Wenn selbst der Sohn nicht mehr in T-Shirt und Adilette vor die Tür geht, weißt du: jetzt ist wirklich Herbst.
Wenn die Weihnachtstasse kein ironisches Statement mehr ist, steht zu befürchten, das Jahresende naht.
Wenn nicht einmal mehr der dauernde Kontakt mit bewusstseinserweiternden Drogen der vorbeimarodierenden Abendschüler innere Zufriedenheit bereitet, muss wohl unterdessen der zähere Part der dunklen Jahreszeit angesagt sein.
Wenn nur noch die Lektüre des neuen Max Goldt-Buchs oder der Konsum von Alkohol oder gar beides dir ein kleines Glücksgefühl zu verschaffen vermag, braucht es schon alle preußische Disziplin, um die saisonale Depression in ihre Schranken zu weisen.
Hatte ich erwähnt, dass es meinetwegen keinen November geben muss?

P.S.: Du weißt, du hattest ein Gläschen zu viel, wenn du den Post zwar schreibst, aber nicht hochlädst.

Donnerstag, 9. November 2017

Neid

Wahrscheinlich geht es mit der eigenen Attraktivität doch bergab, wenn ausschließlich der Praktikant einen hübschen Kaffee zubereitet bekommt.
Vielleicht wird von den Tresenkräften auch nur angenommen, dass man in fortgeschrittenem Alter nicht mehr allzu viel Sinn für Verspieltes wie Bären im Kaffee hat. In meinem Fall: eindeutig falsch angenommen!
Ich tröste mich damit, es liege nur daran, dass ich Kaffee ohne Milch trinke. Vermutlich sollte ich einfach meine Kaffeewahl überdenken.

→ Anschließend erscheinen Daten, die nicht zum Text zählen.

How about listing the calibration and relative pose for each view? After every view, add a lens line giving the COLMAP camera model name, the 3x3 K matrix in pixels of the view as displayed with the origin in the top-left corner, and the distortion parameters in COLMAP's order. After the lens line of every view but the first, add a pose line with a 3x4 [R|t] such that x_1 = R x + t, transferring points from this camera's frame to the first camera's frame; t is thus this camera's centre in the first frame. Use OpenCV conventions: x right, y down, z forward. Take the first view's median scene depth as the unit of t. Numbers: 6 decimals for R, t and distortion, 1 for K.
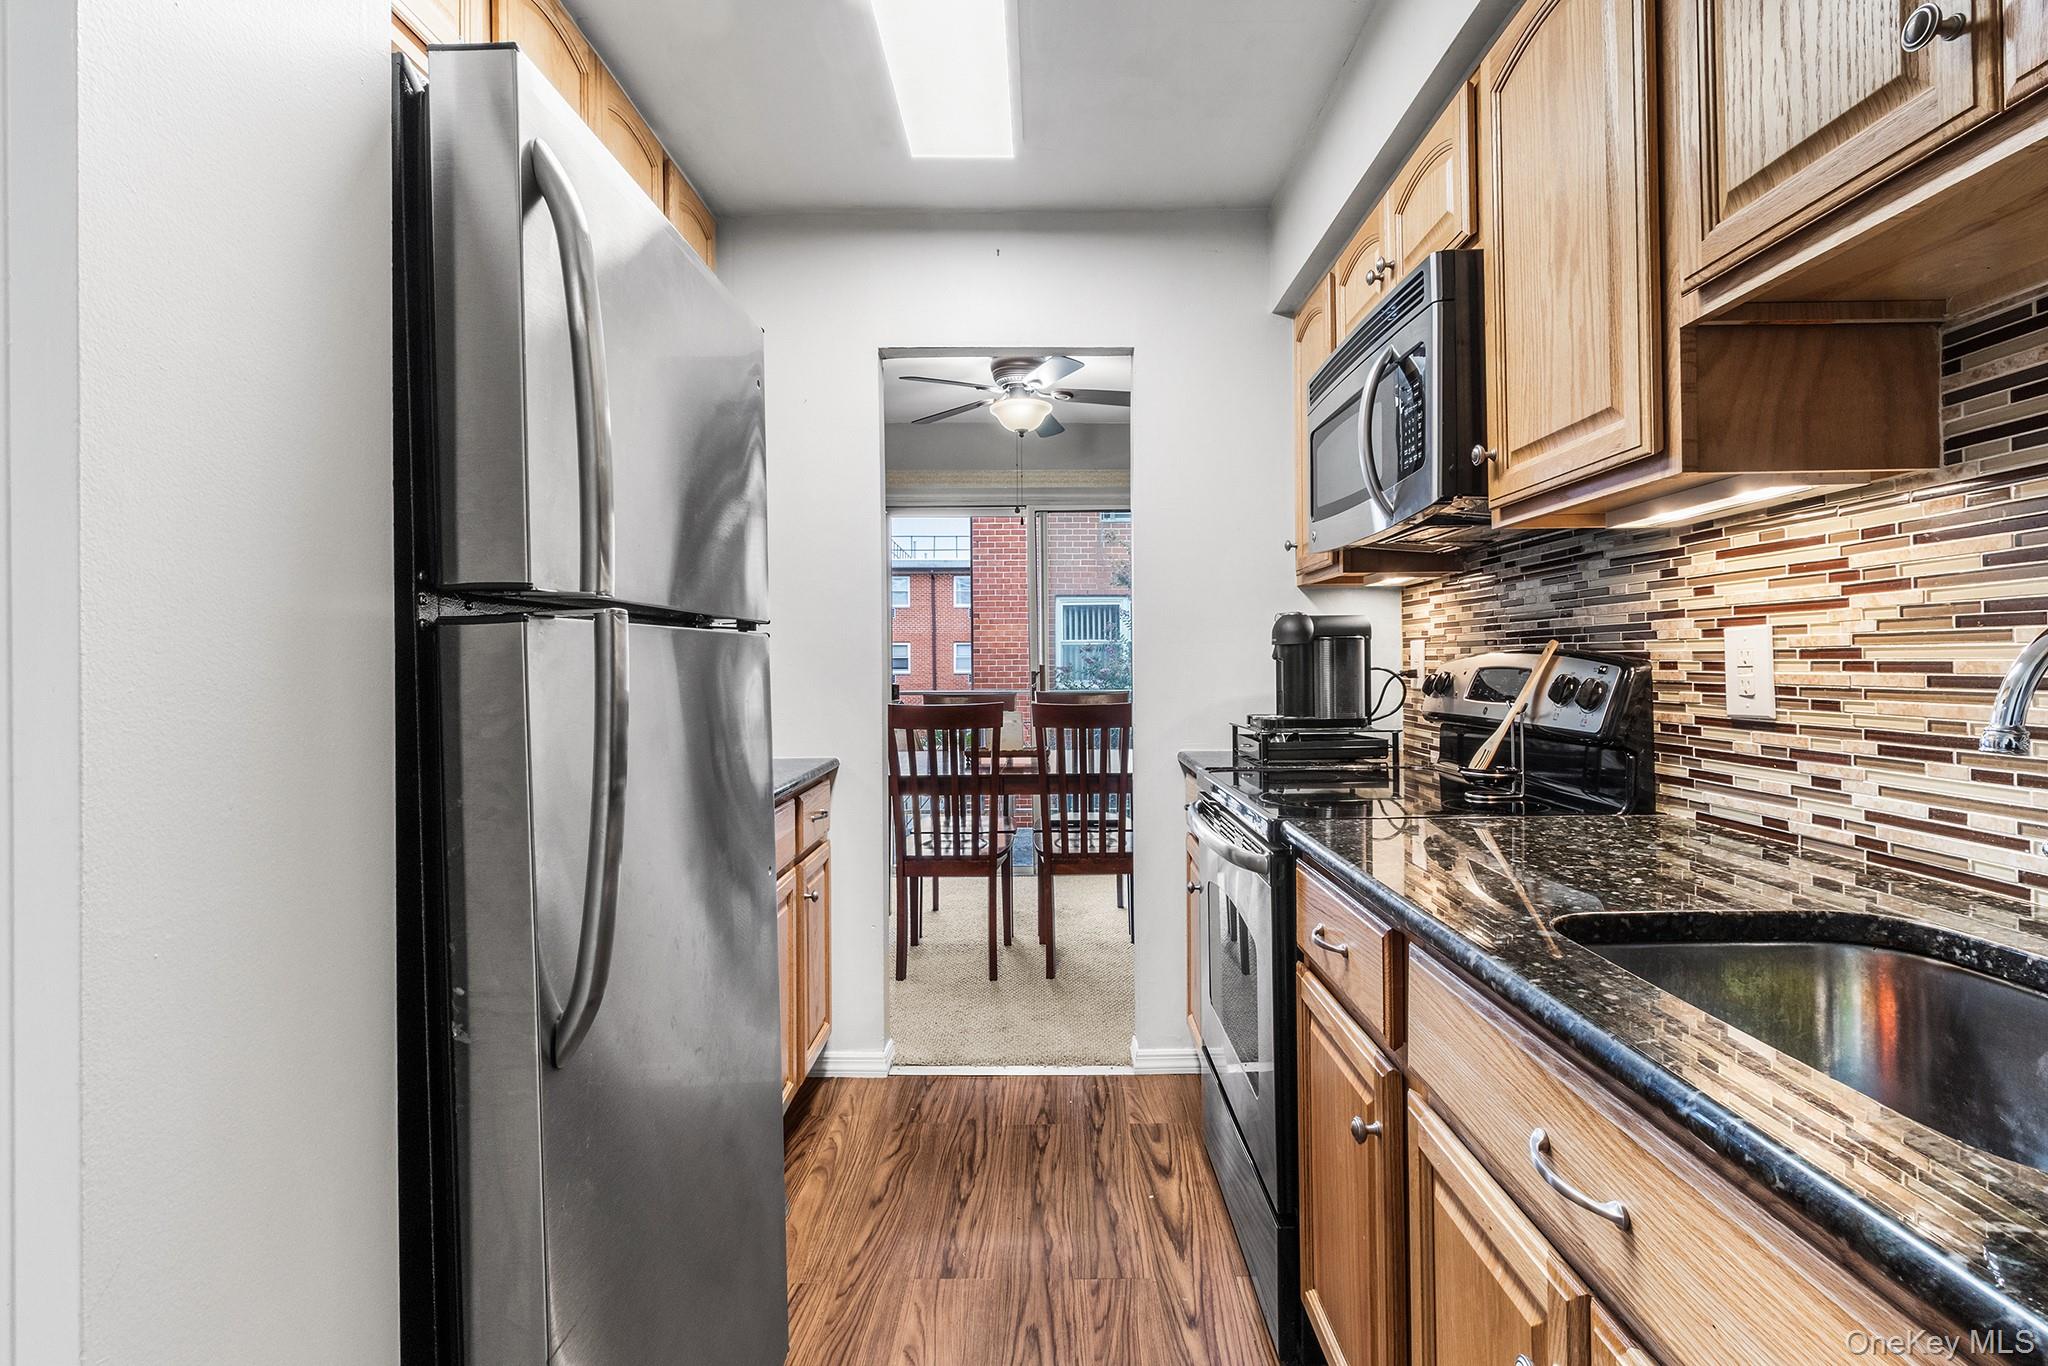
lens RADIAL K [[963.8, 0, 1052.5], [0, 963.8, 664.6], [0, 0, 1]] dist [0.003117, 0.001489]
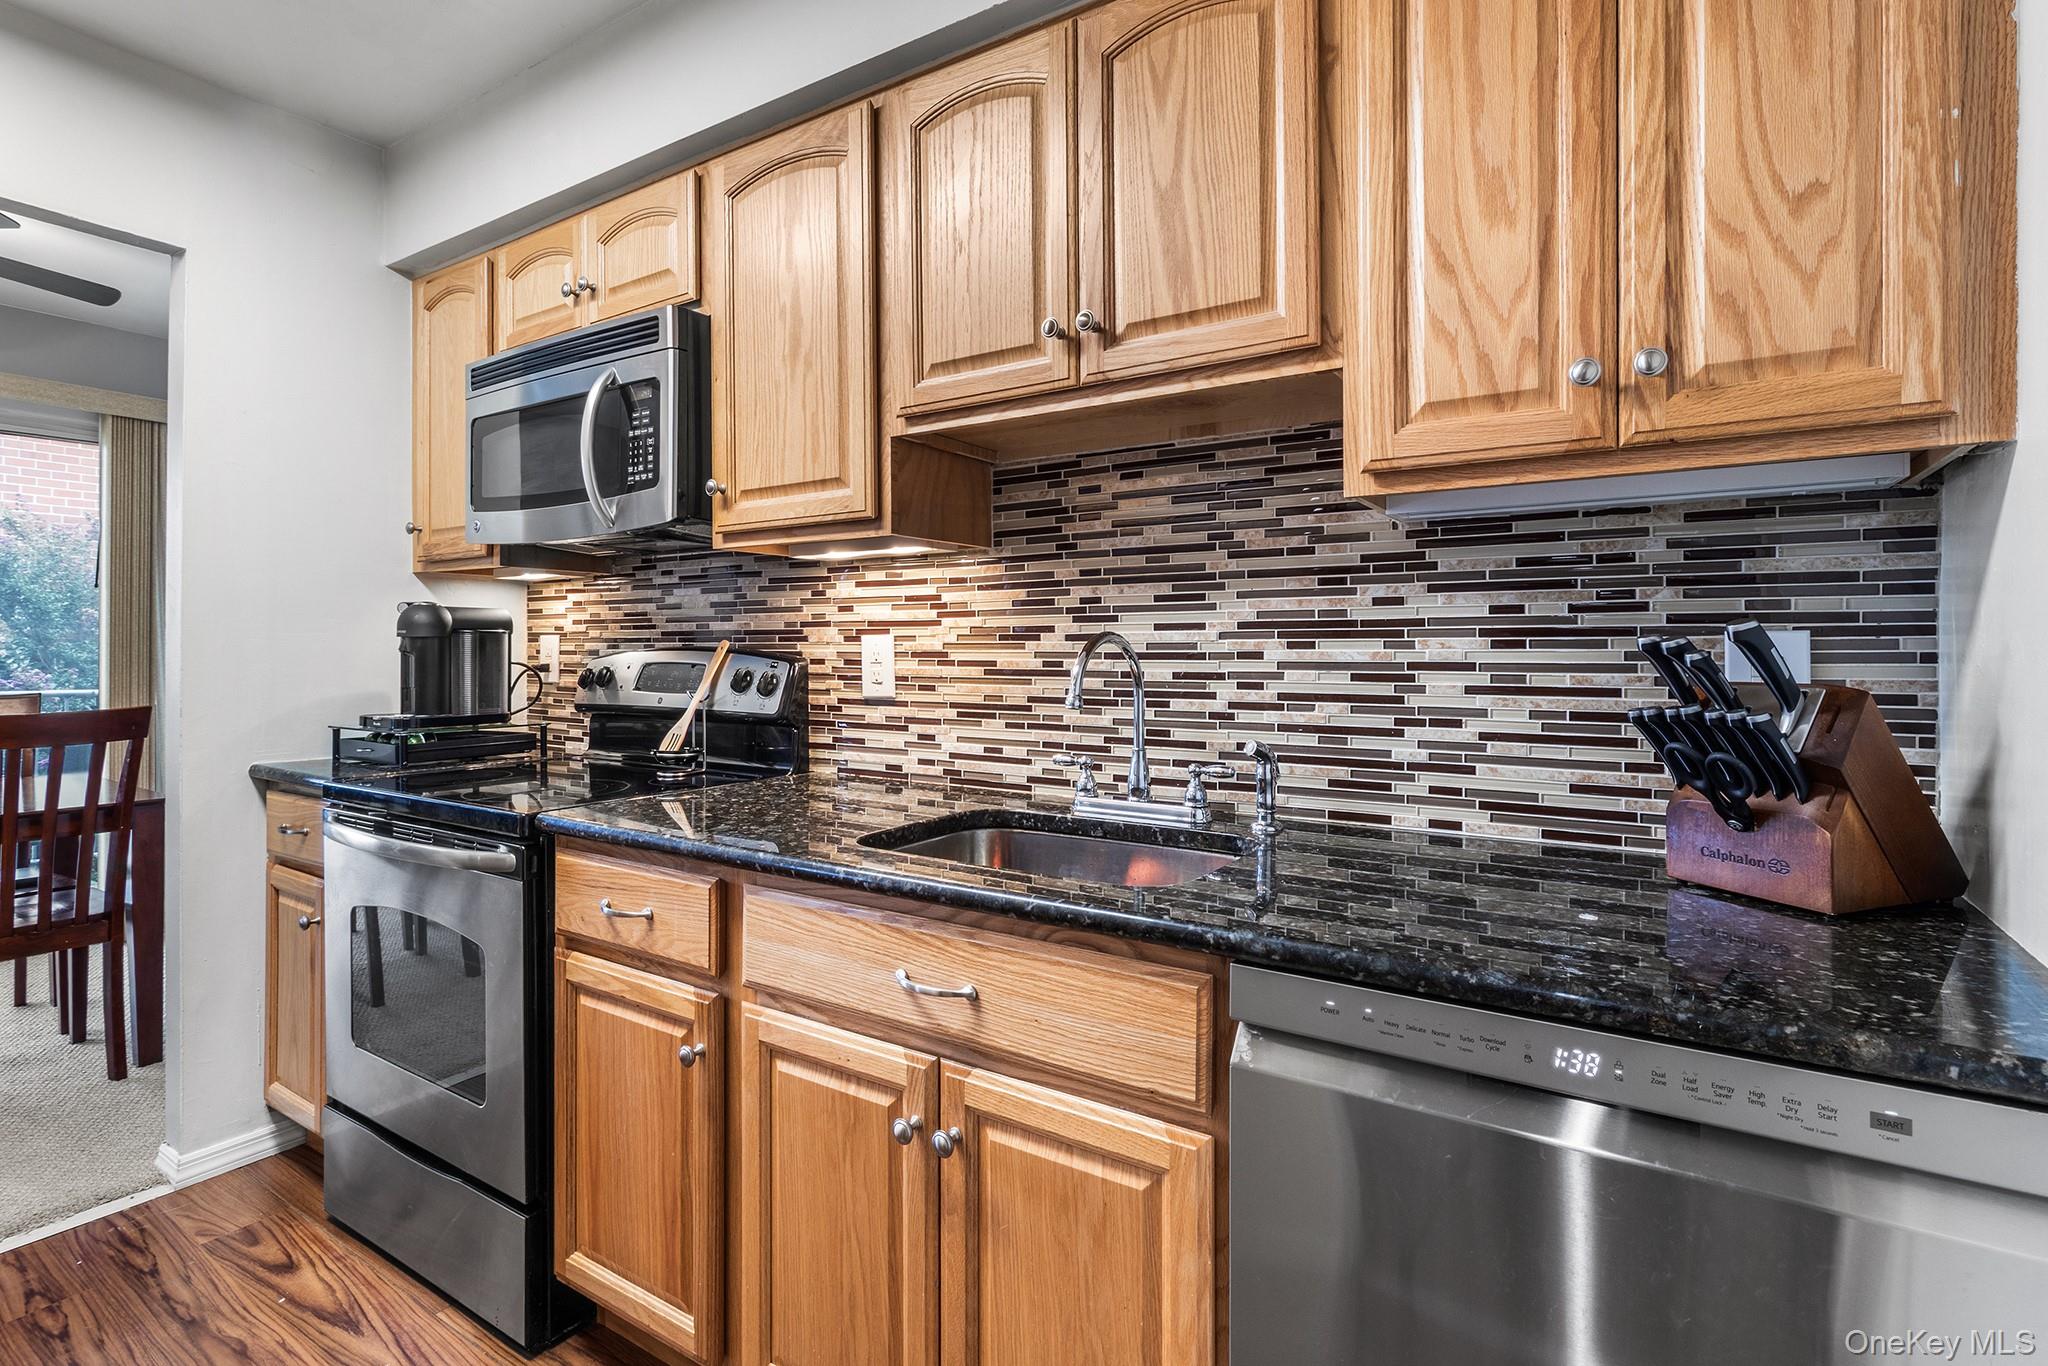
lens RADIAL K [[966.0, 0, 1051.6], [0, 966.0, 646.1], [0, 0, 1]] dist [0.003383, 0.000588]
pose [[0.542275, 0.014924, 0.840068, -0.351002], [-0.005492, 0.999884, -0.014218, -0.003679], [-0.840183, 0.003096, 0.542294, -0.014128]]
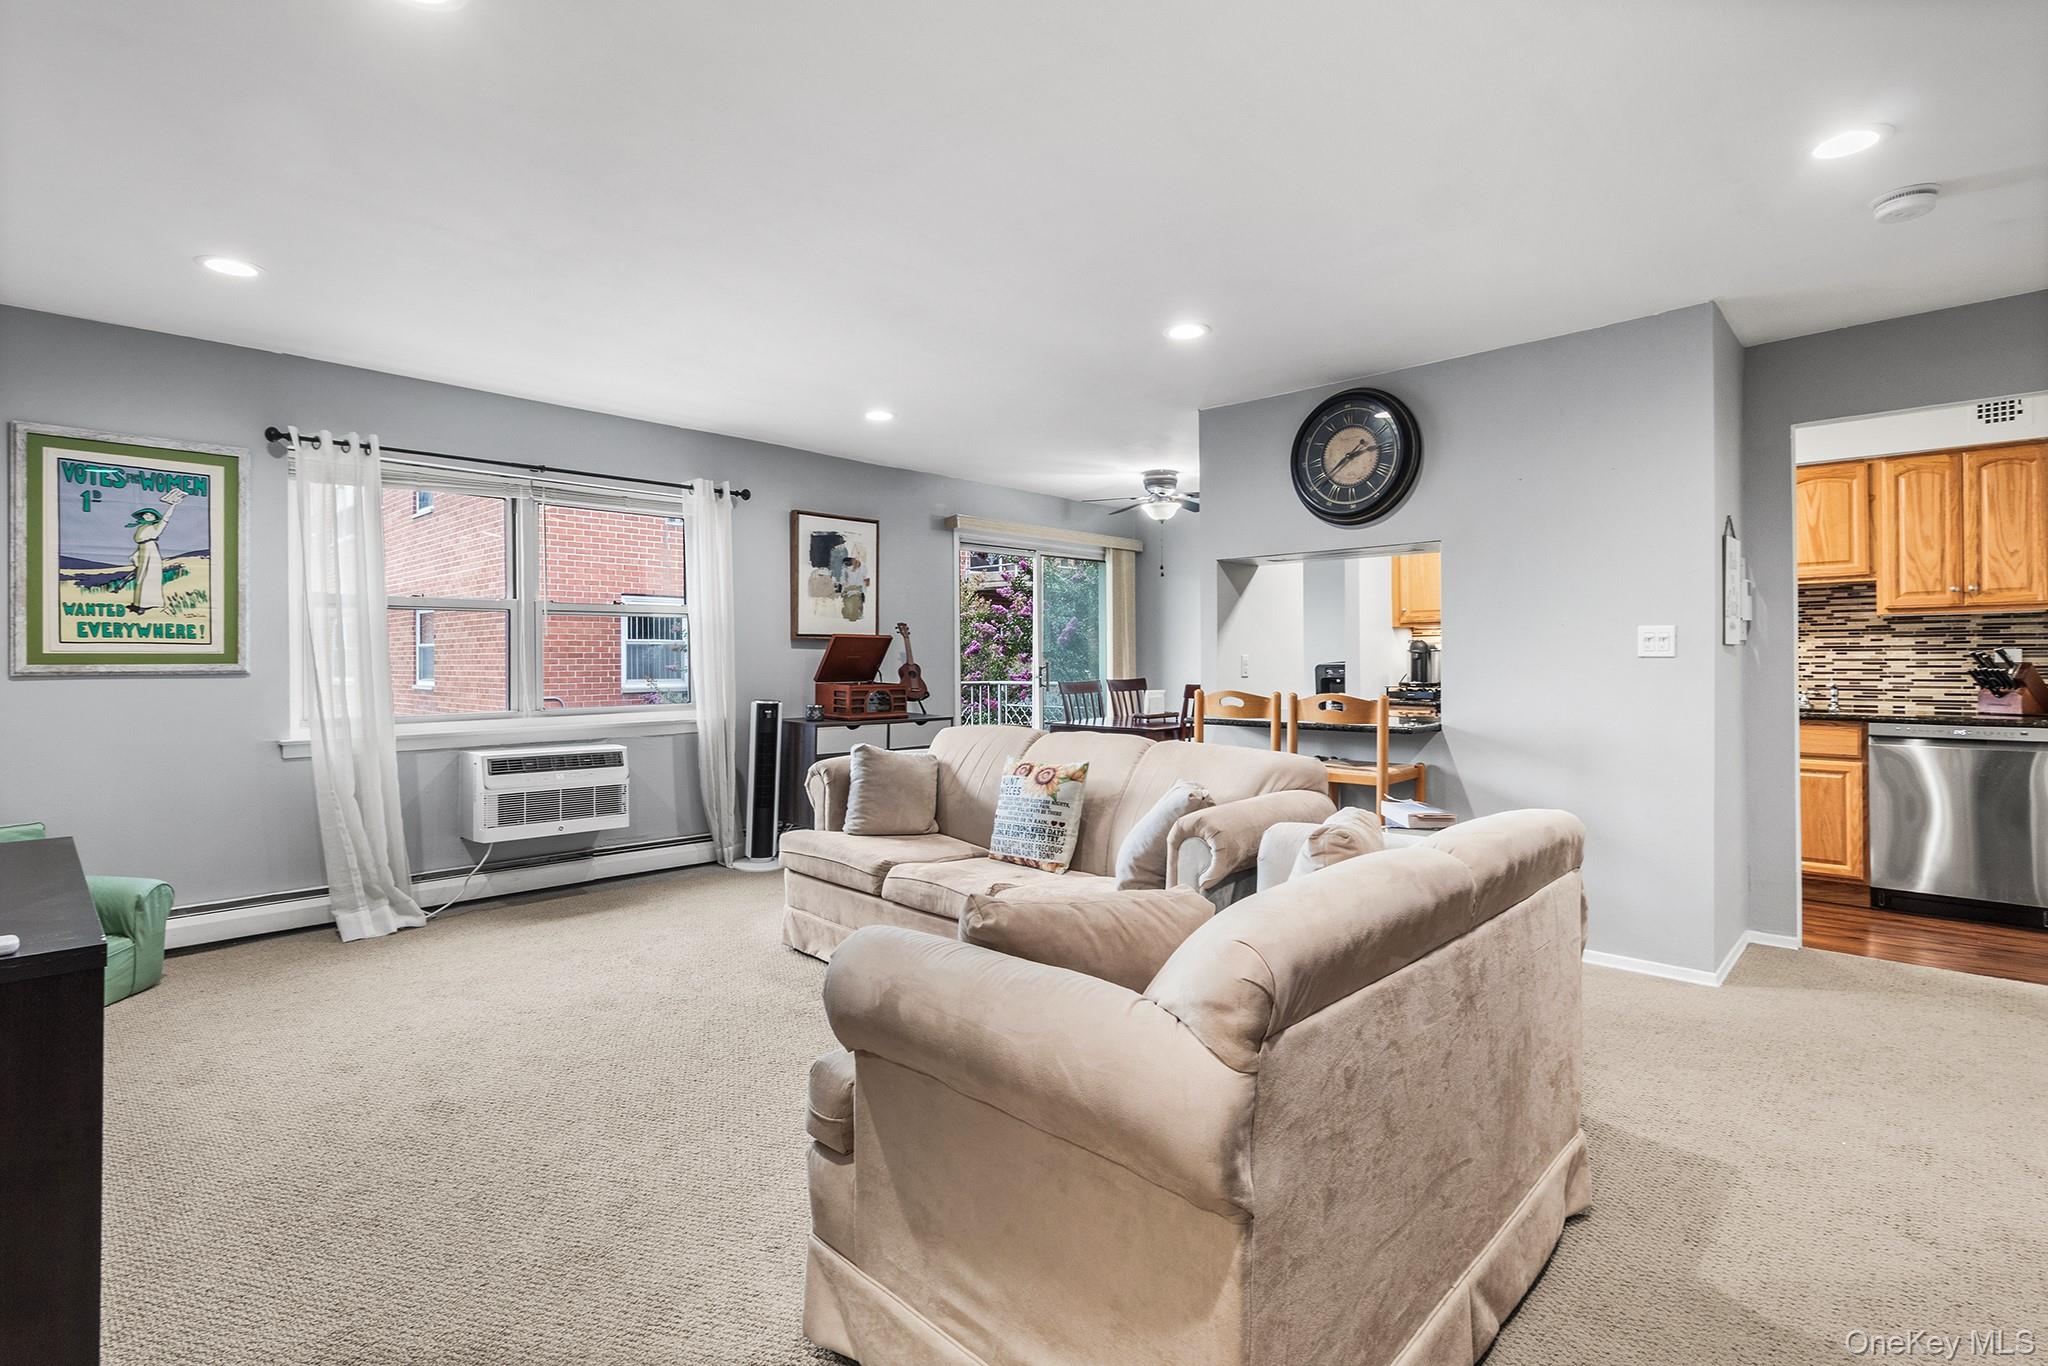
lens RADIAL K [[963.8, 0, 1052.5], [0, 963.8, 664.6], [0, 0, 1]] dist [0.003117, 0.001489]
pose [[0.690567, 0.000124, 0.723268, -3.726527], [0.001745, 0.999997, -0.001837, 0.019188], [-0.723266, 0.002531, 0.690565, -0.006334]]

Mittwoch, 8. November 2017

Menschen aus Niedersachsen

Heute gab es mal wieder ein Heimspiel: Max Goldt las im Schauspielhaus. Während der Lesung wurde mir die sowohl für ihn als auch für mich recht uncharmante Tatsache bewusst, dass ich seine Veranstaltungen nun schon seit fast 30 (in Worten: dreißig) Jahren besuche. Zum Glück haben Max Goldts Lesungen in dieser langen Zeit nichts an Unterhaltung und Kurzweiligkeit eingebüßt. Wenn es damals schon bei einer aus Gründen weitgehend schwul besuchten Veranstaltung mit Klaus Wowereit hier in unserem Dorf hinter mir hieß, "der Klaus sei aber mopsig geworden",  lassen sich leider nur weniger charmante Worte für die stetige Veränderung im Leibesumfang des Herrn Goldt finden. Naja, wir werden eben alle nicht jünger. Heute Abend fand ich, der Autor sehe ein wenig aus wie Sigmar Gabriel in blond. Ein Vergleich, der mir ganz gut gefiel. Zumal sie doch beide aus Niedersachsen kommen und in den Endfünfzigern sind. Der Sohn fand den Vergleich an den Haaren herbeigezogen, meint er doch, dass Sigmar Gabriel "süß" sei und dessen Haut viel mehr Spannkraft habe.

Beim Signieren darauf angesprochen erinnerte sich Max Goldt auch an die Lesungen vor langen Jahren in Berlin. "Schreckliche Veranstaltungen" seien das gewesen. Da er zusammen mit Wiglaf Droste las, habe er sich entweder an dessen schlechtes Vorlesen oder an dessen Alkoholpegel oder gar an beides anpassen müssen. Alle Varianten seien ihm in irgendeiner Weise unangenehm gewesen. Darin unterscheidet sich vielleicht am Ende der Niedersachse vom Ostwestfalen.